Revealing the Working Mechanisms of Planar Perovskite Solar Cells With Cross-Sectional Surface Potential Profiling

Abstract

With the rapid improvement in the efficiencies of perovskite solar cells (PSCs), understanding their working mechanisms becomes more and more critical for their further optimization. In this work, Kelvin probe force microscopy (KPFM) is utilized to characterize the surface potential (SP) distribution on the cross-sectional surface of planar PSCs. Devices with regular structure Indium Tin Oxide (ITO)/ZnO/perovskite/2,2′,7,-7′-tetrakis(N,N-di-p-metho-xyphenylamine)-9,9′-spirobifluorene (spiro-OMeTAD)/Au and inverted structure Fluorine doped Tin Oxide (FTO)/nickel oxide ( $\text{NiO}_{x}$ )/perovskite/ZnO/Ag are studied.
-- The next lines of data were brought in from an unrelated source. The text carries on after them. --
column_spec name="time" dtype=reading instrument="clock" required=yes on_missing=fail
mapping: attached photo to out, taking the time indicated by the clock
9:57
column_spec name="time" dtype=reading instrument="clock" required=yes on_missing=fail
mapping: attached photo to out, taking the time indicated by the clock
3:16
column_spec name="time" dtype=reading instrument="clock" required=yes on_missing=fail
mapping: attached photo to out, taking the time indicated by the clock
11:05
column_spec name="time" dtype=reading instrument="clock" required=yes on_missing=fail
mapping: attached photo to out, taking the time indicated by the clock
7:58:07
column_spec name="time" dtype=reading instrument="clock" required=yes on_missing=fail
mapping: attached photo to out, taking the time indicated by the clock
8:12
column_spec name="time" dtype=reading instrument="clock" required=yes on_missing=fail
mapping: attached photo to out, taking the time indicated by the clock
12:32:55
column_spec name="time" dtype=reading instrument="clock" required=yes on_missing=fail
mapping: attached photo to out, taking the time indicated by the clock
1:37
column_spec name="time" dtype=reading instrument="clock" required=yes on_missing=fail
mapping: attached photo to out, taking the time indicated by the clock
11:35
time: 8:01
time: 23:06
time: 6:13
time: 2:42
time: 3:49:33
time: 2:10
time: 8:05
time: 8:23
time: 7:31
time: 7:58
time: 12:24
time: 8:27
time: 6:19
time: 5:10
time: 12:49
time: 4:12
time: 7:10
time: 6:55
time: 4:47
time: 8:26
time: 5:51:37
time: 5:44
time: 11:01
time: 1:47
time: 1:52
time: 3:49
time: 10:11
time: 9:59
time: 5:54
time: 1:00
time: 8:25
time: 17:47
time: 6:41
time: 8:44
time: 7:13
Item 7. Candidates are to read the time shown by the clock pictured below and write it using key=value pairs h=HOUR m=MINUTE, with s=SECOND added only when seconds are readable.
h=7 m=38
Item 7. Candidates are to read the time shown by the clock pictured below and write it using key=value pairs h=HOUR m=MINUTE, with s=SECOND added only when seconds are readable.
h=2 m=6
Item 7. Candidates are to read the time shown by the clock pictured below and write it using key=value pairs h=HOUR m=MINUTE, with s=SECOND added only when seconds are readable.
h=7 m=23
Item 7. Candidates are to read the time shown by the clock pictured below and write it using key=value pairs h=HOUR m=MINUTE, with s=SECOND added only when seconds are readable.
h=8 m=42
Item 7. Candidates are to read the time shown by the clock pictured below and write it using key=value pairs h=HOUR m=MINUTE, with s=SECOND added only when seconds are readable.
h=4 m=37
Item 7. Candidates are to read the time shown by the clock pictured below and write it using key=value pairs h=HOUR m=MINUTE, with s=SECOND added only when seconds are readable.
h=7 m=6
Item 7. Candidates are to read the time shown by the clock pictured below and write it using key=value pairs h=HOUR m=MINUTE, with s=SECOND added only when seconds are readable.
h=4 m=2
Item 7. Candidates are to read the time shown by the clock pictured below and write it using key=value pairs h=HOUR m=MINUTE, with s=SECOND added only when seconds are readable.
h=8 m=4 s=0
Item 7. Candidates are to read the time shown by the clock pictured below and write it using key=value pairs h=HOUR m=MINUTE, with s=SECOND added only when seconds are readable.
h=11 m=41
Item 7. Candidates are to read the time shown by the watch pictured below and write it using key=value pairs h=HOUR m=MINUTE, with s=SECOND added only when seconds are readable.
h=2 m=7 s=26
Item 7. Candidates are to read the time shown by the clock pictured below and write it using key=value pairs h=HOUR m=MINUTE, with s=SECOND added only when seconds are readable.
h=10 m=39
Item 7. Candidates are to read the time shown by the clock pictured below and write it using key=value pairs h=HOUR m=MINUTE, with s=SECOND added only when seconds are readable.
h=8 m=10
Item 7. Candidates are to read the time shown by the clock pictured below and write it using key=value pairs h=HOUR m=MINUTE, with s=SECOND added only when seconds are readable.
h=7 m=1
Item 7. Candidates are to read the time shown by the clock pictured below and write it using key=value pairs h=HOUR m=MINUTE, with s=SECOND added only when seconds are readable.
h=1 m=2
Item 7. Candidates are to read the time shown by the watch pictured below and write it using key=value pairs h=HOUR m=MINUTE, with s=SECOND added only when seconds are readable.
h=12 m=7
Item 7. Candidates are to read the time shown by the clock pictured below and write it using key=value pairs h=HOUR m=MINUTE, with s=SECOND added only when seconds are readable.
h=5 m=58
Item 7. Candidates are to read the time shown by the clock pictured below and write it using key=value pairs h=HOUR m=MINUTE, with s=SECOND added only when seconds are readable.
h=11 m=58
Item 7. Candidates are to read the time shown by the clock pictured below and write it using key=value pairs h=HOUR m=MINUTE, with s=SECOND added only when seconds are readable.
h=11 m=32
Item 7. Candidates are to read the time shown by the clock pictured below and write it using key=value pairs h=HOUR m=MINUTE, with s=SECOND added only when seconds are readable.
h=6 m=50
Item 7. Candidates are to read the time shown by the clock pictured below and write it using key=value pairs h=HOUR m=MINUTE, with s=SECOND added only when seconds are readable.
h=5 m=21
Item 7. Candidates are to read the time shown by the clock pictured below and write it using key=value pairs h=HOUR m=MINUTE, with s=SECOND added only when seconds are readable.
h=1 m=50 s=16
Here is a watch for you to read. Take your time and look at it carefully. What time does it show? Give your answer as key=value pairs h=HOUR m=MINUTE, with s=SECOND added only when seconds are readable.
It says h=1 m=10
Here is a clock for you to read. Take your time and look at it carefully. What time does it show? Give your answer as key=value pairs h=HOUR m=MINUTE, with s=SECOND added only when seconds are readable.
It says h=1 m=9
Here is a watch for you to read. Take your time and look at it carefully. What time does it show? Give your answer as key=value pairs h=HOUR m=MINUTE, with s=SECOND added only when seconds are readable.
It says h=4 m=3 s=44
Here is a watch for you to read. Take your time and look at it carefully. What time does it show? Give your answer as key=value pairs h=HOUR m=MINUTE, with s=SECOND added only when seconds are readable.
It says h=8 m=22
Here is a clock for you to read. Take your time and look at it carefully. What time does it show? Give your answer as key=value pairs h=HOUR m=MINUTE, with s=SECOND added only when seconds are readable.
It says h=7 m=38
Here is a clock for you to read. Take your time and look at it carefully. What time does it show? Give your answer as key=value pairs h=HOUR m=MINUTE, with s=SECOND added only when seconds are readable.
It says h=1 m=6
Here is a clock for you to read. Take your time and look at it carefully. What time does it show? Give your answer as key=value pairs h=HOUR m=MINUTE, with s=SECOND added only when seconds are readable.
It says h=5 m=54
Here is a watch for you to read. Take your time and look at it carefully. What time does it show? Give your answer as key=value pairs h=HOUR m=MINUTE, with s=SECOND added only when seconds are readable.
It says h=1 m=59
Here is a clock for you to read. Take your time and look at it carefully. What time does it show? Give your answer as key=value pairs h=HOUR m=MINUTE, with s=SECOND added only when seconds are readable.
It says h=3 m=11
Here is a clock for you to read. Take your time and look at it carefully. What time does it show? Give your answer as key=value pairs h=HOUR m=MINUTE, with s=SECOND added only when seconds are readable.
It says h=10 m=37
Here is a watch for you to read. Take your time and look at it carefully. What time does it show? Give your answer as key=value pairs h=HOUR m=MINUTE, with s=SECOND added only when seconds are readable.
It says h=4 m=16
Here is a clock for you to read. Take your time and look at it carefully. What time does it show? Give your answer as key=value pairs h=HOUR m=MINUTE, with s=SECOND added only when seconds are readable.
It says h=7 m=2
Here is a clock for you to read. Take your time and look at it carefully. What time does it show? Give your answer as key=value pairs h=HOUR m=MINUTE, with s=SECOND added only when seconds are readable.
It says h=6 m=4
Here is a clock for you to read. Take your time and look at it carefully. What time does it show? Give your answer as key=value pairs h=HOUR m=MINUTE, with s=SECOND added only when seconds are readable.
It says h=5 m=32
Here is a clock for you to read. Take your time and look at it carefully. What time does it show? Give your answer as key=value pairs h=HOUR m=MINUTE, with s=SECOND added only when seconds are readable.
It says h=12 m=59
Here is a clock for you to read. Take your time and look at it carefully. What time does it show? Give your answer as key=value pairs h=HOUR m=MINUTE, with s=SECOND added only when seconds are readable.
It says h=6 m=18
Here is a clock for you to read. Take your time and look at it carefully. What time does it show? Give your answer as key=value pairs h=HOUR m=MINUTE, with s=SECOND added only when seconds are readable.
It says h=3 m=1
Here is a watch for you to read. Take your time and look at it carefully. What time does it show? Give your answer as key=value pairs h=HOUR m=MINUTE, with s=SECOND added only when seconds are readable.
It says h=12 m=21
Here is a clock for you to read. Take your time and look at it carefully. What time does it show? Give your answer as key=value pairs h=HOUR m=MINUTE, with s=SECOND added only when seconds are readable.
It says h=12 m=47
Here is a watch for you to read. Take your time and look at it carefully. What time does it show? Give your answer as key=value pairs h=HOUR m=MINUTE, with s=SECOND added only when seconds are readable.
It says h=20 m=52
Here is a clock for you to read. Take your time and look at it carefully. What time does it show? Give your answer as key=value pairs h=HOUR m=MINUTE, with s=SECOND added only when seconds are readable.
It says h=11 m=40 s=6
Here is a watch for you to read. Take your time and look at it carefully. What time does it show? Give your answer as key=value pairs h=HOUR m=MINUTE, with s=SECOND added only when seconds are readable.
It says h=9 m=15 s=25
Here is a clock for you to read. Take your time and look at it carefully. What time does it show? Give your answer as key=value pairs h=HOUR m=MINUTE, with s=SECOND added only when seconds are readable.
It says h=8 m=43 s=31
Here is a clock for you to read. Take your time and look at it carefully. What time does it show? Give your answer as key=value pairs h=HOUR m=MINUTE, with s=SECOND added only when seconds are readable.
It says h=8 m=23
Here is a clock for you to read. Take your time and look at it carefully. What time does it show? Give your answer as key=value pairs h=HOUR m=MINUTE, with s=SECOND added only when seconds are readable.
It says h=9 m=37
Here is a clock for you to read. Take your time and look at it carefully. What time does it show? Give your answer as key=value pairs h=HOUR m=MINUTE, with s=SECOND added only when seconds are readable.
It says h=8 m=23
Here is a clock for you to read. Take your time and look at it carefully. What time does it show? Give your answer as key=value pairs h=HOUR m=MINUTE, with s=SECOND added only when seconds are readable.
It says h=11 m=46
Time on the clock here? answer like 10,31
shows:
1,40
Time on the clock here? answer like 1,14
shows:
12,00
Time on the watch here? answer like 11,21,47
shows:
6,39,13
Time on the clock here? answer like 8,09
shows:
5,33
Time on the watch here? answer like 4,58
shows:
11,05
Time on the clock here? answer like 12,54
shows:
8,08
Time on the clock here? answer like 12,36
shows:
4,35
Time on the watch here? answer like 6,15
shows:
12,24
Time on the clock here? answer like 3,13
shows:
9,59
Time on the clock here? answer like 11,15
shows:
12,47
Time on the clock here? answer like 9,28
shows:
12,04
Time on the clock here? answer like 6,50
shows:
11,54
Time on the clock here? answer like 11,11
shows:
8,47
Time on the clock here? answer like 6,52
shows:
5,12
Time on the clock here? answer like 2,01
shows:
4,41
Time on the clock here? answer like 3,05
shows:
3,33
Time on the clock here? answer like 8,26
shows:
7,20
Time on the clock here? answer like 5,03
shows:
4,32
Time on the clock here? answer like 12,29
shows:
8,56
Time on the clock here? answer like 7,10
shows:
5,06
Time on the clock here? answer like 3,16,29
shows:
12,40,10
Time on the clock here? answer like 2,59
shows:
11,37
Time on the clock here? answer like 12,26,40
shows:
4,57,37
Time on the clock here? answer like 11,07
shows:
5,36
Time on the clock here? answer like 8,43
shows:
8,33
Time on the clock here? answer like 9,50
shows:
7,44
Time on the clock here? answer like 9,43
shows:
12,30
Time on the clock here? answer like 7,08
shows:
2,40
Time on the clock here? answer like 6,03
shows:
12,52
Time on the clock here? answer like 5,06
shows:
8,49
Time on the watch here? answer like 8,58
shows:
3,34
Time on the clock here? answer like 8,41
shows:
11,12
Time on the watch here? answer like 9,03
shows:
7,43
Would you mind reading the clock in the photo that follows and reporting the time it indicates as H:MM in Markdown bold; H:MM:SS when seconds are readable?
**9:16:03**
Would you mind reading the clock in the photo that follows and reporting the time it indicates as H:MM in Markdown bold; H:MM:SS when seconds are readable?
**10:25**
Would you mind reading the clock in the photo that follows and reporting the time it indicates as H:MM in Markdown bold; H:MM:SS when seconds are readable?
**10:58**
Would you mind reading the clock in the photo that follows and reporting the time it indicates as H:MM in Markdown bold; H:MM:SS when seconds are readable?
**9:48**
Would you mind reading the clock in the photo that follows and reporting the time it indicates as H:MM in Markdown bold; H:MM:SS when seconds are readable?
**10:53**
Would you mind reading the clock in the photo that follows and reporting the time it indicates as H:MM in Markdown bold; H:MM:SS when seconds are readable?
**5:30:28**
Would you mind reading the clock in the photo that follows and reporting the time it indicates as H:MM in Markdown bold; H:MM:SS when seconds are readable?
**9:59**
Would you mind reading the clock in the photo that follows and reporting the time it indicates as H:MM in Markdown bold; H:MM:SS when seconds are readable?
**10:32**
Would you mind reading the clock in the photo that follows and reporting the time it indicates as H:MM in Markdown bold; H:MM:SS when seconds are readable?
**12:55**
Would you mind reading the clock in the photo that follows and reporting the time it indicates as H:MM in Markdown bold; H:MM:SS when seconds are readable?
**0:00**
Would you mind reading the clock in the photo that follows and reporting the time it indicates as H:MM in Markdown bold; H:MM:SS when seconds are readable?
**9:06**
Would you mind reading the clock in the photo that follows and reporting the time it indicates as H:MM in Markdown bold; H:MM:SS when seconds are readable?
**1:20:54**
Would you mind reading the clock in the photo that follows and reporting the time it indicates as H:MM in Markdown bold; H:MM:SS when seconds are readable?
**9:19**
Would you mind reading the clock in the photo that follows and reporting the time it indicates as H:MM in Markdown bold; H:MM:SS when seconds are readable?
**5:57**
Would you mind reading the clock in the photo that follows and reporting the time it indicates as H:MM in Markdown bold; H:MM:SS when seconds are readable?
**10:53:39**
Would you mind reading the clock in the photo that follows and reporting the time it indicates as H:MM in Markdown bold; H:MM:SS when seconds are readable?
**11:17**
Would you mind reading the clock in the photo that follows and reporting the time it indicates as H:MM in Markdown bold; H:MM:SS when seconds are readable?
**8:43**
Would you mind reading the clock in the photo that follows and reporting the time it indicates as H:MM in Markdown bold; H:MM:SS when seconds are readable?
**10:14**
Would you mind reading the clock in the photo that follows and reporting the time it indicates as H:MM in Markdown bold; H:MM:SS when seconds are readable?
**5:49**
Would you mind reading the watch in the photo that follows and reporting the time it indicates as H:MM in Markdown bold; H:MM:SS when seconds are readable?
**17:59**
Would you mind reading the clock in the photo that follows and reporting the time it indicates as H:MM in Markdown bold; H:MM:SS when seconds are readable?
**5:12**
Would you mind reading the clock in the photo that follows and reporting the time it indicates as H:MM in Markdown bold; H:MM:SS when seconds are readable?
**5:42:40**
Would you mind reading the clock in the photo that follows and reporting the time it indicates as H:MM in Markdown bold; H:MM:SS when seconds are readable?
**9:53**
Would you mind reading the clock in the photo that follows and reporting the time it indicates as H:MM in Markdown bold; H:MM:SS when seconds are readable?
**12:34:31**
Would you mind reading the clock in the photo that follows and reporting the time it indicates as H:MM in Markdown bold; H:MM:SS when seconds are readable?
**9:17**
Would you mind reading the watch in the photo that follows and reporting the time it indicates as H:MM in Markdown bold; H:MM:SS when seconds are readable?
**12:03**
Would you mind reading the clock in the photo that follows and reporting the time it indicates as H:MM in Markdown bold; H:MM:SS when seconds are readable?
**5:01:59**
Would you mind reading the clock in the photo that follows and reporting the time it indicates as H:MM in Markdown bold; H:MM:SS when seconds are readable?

The analysis of KPFM measurement indicates that, while p-n junction forms at the perovskite/ZnO interface in regular planar PSCs, p-i-n junction exists in inverted planar PSCs with electric field peaks at perovskite/ $\text{NiO}_{x}$ and perovskite/ZnO interfaces. In addition, charge injection barriers in planar PSCs are revealed with relative SP profiles obtained under different biases. In regular PSCs, charge injection barriers are only observed at the perovskite/ZnO interface and the contact between perovskite and spiro-OMeTAD is an ideal ohmic contact, while in inverted PSCs, charge injection barriers are observed at both perovskite/ZnO and perovskite/ $\text{NiO}_{x}$ contacts. The appearance of additional charge injection barriers in inverted PSCs exacerbates the charge recombination in these devices and leads to their relatively low open-circuit voltages. Our result indicates that the inefficient charge extraction is a major problem affecting the performance of planar PSCs.